Moroccan court rejects hunger strike journalist appeal
The lawyer of Soulaimane Raissouni confirmed authorities in Morocco rejected an appeal by the journalist despite his 57-day hunger strike.
2 min read
03 June, 2021
The court rejected an appeal [Getty]

A Moroccan court rejected on Thursday an appeal to release a journalist awaiting trial who has been on hunger strike for 57 days against his detention, his lawyer said.

Soulaimane Raissouni, 48, chief editor of Moroccan independent daily Akhbar al-Youm, is accused of "indecent assault", charges he denies.

He began a hunger strike in April demanding to be provisionally released, having been held in detention for months.

"He is in a serious health condition, and cannot stand up straight for five minutes," his lawyer Mohamed Messaoudi said in court.

"He is incapable of concentrating or answering any question." 

Messaoudi said his client, who appeared Thursday for a hearing before the Casablanca appeals court, had lost around 30 kilos (66 pounds) since his arrest in May 2020.

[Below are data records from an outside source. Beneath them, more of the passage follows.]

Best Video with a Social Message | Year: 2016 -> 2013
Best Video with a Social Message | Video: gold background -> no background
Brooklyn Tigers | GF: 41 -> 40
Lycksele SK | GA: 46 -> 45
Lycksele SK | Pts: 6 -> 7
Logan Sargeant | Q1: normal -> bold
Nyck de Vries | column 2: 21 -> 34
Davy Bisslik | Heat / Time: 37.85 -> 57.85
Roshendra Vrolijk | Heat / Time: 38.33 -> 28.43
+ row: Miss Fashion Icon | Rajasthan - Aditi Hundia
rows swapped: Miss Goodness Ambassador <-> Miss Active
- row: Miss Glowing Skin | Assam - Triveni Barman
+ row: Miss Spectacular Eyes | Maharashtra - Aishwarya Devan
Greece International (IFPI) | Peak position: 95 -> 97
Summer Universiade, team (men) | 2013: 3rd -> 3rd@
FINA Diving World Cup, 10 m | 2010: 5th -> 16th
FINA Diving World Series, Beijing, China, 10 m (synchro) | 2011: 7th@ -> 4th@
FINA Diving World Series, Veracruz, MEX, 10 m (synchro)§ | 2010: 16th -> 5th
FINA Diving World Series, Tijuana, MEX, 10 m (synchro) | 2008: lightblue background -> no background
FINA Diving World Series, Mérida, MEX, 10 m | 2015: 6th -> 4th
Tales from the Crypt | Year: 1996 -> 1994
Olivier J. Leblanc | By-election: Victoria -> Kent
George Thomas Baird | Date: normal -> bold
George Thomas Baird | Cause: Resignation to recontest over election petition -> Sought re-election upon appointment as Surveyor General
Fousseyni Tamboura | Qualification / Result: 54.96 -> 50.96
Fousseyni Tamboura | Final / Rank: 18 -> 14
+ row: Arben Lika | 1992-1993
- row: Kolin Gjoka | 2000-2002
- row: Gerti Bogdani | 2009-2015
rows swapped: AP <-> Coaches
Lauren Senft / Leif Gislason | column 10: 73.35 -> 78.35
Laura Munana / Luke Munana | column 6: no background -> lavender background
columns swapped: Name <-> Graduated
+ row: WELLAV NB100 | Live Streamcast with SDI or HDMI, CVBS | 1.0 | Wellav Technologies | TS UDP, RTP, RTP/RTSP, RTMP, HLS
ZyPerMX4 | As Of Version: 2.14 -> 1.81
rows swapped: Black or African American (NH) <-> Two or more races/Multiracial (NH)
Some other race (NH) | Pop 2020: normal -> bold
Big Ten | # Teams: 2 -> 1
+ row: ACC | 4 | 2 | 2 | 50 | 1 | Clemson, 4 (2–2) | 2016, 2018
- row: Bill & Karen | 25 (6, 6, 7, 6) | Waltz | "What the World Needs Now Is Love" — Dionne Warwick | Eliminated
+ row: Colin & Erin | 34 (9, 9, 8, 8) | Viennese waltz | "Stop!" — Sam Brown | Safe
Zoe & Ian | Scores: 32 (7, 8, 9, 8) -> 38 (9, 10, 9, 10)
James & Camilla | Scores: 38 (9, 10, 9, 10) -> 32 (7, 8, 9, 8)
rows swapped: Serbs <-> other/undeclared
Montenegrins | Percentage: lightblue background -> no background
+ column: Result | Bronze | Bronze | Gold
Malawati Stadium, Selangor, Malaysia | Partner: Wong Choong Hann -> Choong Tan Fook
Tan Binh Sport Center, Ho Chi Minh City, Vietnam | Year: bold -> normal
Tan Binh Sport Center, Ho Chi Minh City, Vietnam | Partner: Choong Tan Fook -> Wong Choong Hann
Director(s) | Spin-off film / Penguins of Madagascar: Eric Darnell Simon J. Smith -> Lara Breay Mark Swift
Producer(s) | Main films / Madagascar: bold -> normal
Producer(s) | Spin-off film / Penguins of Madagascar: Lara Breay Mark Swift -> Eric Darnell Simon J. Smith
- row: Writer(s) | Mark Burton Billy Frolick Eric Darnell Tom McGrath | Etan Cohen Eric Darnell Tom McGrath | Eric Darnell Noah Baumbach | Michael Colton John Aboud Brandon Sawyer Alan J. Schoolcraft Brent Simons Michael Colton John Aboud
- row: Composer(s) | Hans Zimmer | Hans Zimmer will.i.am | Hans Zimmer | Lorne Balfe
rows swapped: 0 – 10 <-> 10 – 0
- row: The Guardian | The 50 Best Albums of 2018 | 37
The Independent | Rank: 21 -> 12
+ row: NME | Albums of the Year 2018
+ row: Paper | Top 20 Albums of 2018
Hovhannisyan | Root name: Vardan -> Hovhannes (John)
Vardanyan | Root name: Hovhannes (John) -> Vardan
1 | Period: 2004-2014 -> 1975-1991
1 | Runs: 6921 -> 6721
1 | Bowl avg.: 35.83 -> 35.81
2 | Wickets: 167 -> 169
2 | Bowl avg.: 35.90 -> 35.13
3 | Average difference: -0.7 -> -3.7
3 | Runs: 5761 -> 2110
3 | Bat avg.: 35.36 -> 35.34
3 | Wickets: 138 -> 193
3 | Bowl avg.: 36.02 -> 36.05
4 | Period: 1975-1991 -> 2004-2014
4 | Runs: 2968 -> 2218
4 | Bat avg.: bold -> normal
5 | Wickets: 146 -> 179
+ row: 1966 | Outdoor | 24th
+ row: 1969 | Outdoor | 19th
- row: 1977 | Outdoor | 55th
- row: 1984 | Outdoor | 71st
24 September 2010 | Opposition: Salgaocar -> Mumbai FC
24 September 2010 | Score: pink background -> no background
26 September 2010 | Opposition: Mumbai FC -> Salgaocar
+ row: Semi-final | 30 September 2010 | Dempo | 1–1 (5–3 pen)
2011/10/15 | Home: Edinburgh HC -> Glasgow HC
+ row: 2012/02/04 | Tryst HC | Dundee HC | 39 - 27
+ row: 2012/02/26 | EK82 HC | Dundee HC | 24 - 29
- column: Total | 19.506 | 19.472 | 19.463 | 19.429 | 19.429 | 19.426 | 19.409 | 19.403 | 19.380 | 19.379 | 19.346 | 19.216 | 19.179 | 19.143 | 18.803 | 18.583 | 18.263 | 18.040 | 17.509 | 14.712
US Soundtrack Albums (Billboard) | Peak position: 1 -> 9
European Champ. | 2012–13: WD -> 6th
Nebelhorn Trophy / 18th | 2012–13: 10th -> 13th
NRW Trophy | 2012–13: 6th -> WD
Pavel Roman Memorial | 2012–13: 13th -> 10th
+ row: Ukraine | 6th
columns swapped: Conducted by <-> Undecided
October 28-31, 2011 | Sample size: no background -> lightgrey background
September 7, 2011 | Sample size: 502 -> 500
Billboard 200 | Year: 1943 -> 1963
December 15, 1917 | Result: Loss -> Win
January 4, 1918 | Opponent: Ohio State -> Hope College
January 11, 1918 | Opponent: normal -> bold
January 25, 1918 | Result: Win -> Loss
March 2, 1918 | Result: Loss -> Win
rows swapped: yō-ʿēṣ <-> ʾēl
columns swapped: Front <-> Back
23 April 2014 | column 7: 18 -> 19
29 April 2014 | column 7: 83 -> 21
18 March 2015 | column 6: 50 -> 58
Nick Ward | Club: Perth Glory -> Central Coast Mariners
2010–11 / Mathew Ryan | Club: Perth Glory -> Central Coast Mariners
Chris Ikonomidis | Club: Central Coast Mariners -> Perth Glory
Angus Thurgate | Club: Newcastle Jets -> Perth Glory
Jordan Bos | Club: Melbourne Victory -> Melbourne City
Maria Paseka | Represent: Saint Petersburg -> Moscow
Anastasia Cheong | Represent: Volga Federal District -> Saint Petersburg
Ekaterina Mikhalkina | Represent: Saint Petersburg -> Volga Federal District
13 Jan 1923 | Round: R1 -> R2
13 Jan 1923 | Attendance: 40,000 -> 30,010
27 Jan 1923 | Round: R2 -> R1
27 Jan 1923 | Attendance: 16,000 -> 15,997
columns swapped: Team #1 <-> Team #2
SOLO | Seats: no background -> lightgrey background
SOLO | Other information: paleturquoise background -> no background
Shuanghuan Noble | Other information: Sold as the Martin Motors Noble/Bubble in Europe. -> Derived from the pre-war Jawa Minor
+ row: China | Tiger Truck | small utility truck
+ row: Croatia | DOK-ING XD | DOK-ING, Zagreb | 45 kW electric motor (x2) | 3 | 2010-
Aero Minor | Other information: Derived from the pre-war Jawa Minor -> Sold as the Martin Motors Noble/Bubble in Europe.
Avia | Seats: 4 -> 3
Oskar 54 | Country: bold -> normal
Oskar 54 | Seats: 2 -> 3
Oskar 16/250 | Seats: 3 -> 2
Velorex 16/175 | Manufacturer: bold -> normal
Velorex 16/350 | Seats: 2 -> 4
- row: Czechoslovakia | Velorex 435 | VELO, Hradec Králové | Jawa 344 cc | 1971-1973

But a judge dismissed concern over Raissouni's health, saying that a doctor had declared the journalist to be in a "general good state", and postponed the start of his trial to June 10.

On Tuesday, media watchdog Reporters Without Borders (RSF) urged Morocco's King Mohammed VI to "use his influence" to secure the release of Raissouni, as well as fellow jailed journalist Omar Radi.

Radi also began a hunger strike in April, but he suspended it three weeks later, due to what his father said at the time was a "significant deterioration" of his health.

Known for his human rights work, Radi was placed in pre-trial detention last July, charged with receiving foreign funds for the purpose of harming "state security", the justice ministry had said.

He is also accused separately of rape, and denies all the charges against him.

Supporters say both cases are part of a defamation campaign targeting journalists and rights activists critical of Moroccan authorities.